- Your tasks:
1) According to the passage on wildlife connectivity, what area does the Upper Rio Grande span?
2) Carry on the passage on wildlife connectivity, starting after its last sentence.

- Source passage:
↓↓↓

What is Wildlife Connectivity?
Wildlife Connectivity is the degree a landscape facilitates or impedes movement of wildlife. Ensuring strong wildlife connectivity on a landscape scale allows wildlife to adapt to changing climate conditions and maintain diverse genetics, which reduces disease and increases survivability.
What are Wildlife Corridors?
Wildlife corridors are pathways, routes or linkages that are key for wildlife movement and ecological processes. Wildlife corridors may be a seasonal migration route from winter to summer range, connect habitat critical for feeding or reproduction or be an aquatic linkage allowing fish and other aquatic species to move within rivers or riparian habitat.
What is the Upper Rio Grande Wildlife Connectivity Initiative?
The Upper Rio Grande is one of the most intact wildlife corridors in America and provides critical habitat to a diverse array of wildlife including Elk, Mule Deer, Pronghorn Antelope, Rocky Mountain Bighorn Sheep, Black Bear, Cougar, Rio Grande Cutthroat Trout, Otters, Beaver, Canadian Lynx, and Bald and Golden Eagles. Spanning northern New Mexico from Sandia Pueblo to Creede in Southern Colorado the Upper Rio Grande is one of the best-connected wildlife landscapes in the Lower-48 states and many of the local economies, communities and cultures rely heavily on the area’s wildlife. The area is comprised of a mosaic of federal, state, tribal, and private lands. Unfortunately, the area is also prone to fragmentation of habitat including fences, roads, residential and industrial development, natural resource extraction (oil and gas, mining and logging), fires, drought and changes in climate that may impact an animal’s ability to move on a landscape or maintain normal ecological processes.

↑↑↑

[Data excerpts]
↓↓↓

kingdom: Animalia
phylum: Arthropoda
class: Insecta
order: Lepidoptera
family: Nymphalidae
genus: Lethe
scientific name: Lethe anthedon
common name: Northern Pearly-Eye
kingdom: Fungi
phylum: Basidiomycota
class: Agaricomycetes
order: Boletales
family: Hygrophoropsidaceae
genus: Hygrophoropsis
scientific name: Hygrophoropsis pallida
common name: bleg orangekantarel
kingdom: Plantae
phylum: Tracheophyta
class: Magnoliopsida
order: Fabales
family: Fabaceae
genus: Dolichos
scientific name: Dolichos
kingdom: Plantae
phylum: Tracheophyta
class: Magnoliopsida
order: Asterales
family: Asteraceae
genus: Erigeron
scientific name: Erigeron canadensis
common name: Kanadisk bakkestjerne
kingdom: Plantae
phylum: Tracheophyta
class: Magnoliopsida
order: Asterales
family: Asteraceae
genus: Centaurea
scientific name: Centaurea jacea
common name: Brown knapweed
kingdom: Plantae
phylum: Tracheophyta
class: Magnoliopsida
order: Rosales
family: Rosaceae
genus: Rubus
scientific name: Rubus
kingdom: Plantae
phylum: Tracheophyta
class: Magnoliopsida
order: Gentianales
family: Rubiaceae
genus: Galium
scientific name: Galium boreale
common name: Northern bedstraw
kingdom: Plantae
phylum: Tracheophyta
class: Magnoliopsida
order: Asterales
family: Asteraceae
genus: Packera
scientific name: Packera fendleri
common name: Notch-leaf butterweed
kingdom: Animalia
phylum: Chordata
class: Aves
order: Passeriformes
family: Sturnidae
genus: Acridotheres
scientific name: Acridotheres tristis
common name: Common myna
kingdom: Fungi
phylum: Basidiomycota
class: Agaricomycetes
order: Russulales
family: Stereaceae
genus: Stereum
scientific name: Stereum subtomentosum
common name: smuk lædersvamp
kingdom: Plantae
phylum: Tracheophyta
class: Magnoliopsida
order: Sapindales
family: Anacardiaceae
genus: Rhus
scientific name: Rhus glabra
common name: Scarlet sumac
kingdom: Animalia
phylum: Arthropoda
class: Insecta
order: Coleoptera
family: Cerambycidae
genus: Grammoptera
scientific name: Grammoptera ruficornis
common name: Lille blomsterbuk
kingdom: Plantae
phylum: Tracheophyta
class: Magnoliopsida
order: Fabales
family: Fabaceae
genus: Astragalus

↑↑↑

- Per-task answers:
1) It spans northern New Mexico from Sandia Pueblo to Creede in southern Colorado.

2)
The Upper Rio Grande Wildlife Connectivity Initiative seeks to foster collaboration and cross-jurisdictional coordination by bringing together federal and state agencies, tribes, conservation non-profits and community leaders, including spiritual and faith leaders, to learn about connectivity issues and support public policies, on the ground projects, and science and data focused on protecting and enhancing connectivity and overall ecosystem health.
Get Involved
EarthKeepers 360 recently spearheaded efforts to get 112 spiritual leaders from various faith communities to sign onto a letter to the U.S. Forest Service to protect wildlife corridors in the Upper Rio Grande. EarthKeepers 360 is also hosting regular wildlife connectivity and corridor field trips. Spiritual leaders will be guided on the ground in this incredible landscape experiencing firsthand the area’s biodiversity and wildlife while getting deeper understanding of challenges to wildlife connectivity. Opportunities will also include dialogue will local leaders to listen and learn about how the area’s diverse cultures view land, water and wildlife as well as we will identify proactive ways spiritual leaders and their communities can get involved in policy and planning at the federal, state and local level. Along these lines EarthKeepers 360 worked with leaders from Hispanics Enjoying Camping, Hunting and the Outdoors (HECHO) to pass local resolutions in support of wildlife corridors. EarthKeepers 360 also is leading trips for military veterans on this landscape to promote healing and reconnect them with the area’s land, water, and wildlife.